At the other end of the Republican spectrum, and more numerous (at about 30) were the representatives of the extreme right, the so-called “Freedom Caucus,” people who believe that finding yourself “with nothing,” naked on the street and without any help in case of unemployment, sickness or accident … well, this is only one scenario of the perfect American freedom. Extremists who believe the state should have nothing to do, even minimally, with the administration of health, health which must remain a private matter, never public.

For these ideologues, the bill submitted for a vote, a miserable effort that was improvised in a few days and which preserved certain elements of Obama’s healthcare law but cut off the resources, was insufficient, since it fell short of its pure and simple abolition and withdrawal from the state.

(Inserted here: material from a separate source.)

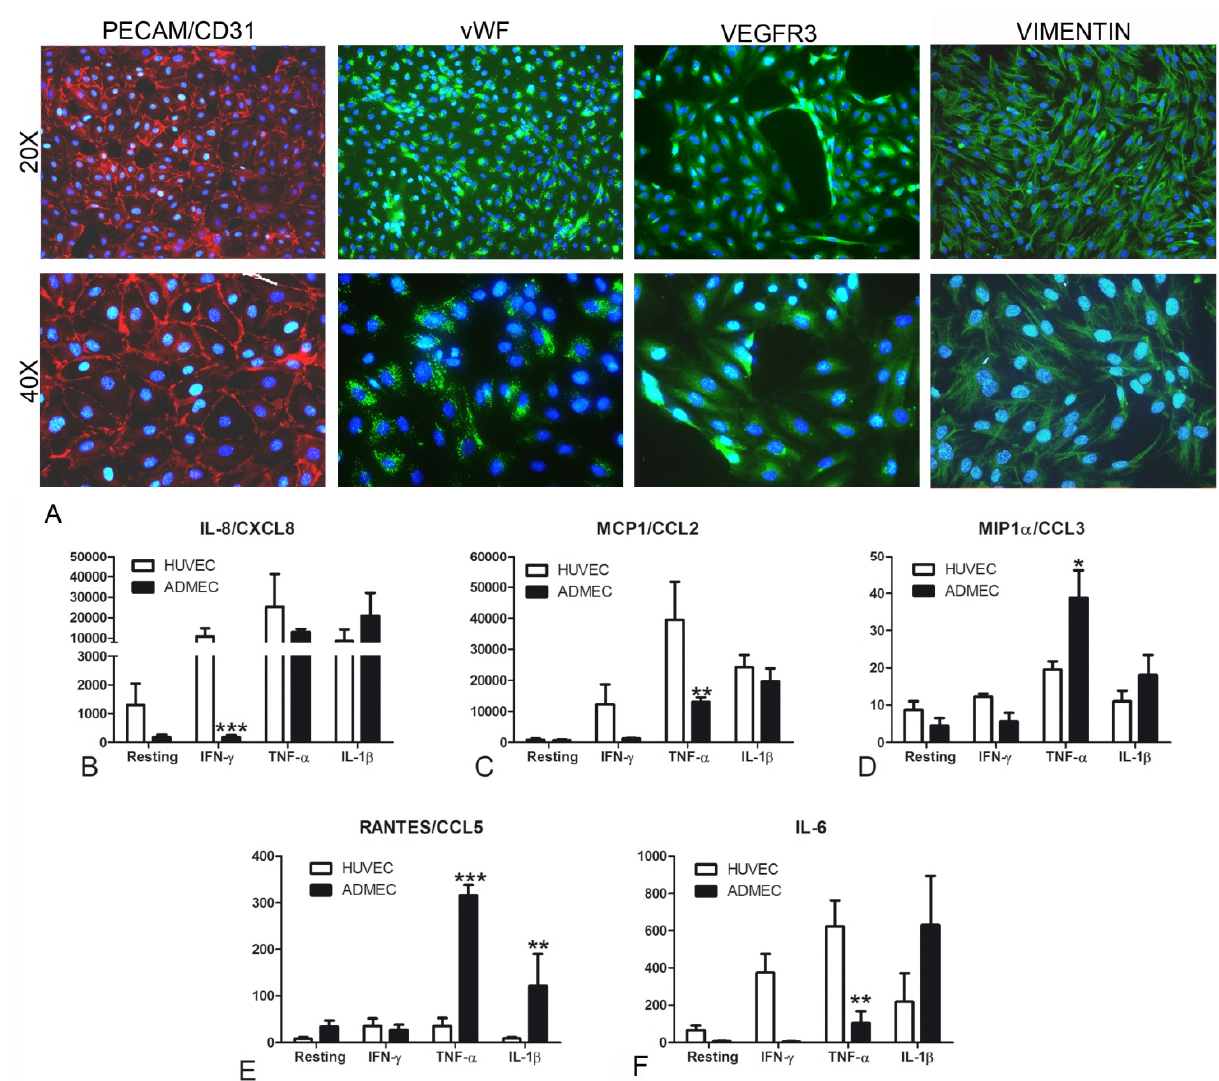
Figure 1. Phenotypic characterization of adult dermal microvascular endothelial cells (ADMECs). ( A ) Immunofluorescence (IF) analysis of PECAM/CD31 (in red), vWF, VEGFR3 and vimentin (in green) of isolated and cultured ADMECs. Scale bar 50 µ m. The production of IL-8/CXCL8 ( B ), MCP1/CCL2 ( C ), MIP1 α /CCL3 ( D ), RANTES/CCL5 ( E ) and IL-6 ( F ) was measured in the supernatant of HUVECs and ADMECs stimulated for 4 h with TNF- α using a bead-based multiplex immunoassay (Luminex ® ). The data represent the mean ± standard error (SE) of triplicate samples from five separate experiments * p < 0.05; ** p < 0.01; *** p < 0.005.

The result: With a united Democratic opposition, and at least 40 Republicans who were going to vote no with various arguments, it was a sure defeat … and this was recognized without even submitting the bill to a vote. A vote that President Trump had demanded.

It was quite extraordinarily naive to believe that “Obamacare,” which was the product of not only a long year of negotiations and studies at the White House and Congress in 2009 and 2010, but also decades of previous consideration, could be replaced, just like that, in a few weeks, at the very beginning of a new presidency!

How can the country strive for universal coverage while protecting private insurers, private health care, patient freedom and the American Constitution? In the end, under these impossible conditions, “Obamacare” in retrospect proves, despite its shortcomings, to be a miracle of balance and inventiveness, which no doubt more and more Republican voters recognize.

It is common knowledge that Trump himself, last week in Washington, had only a very vague idea of the content of the bill on the table, and its “stupid details” (sic, from him). Even while trying his salesman ploys on the stubborn, he whispered to his advisers: “But is this really a good bill?”

What will the effect of this loss of nerve be on the future dynamic? Symbolically, this is a huge setback for the new ruling regime in Washington, which has shown itself, through this episode, to be stunningly unprepared and amateurish.

Trump defines himself as a “winner.” But this episode should, in principle, be humiliating, even devastating for him. Still, this character has shown more than once that he knows how to escape the laws of gravity. In the last few hours, he seems to have left all this behind him, abandoning his poor representatives to their mess.

His next battles: The review of the tax laws, an excessively complicated issue, and the construction of a wall. We can imagine that these projects will not be realized any more easily than the failed repeal of “Obamacare.” Will reality eventually catch up with Donald Trump?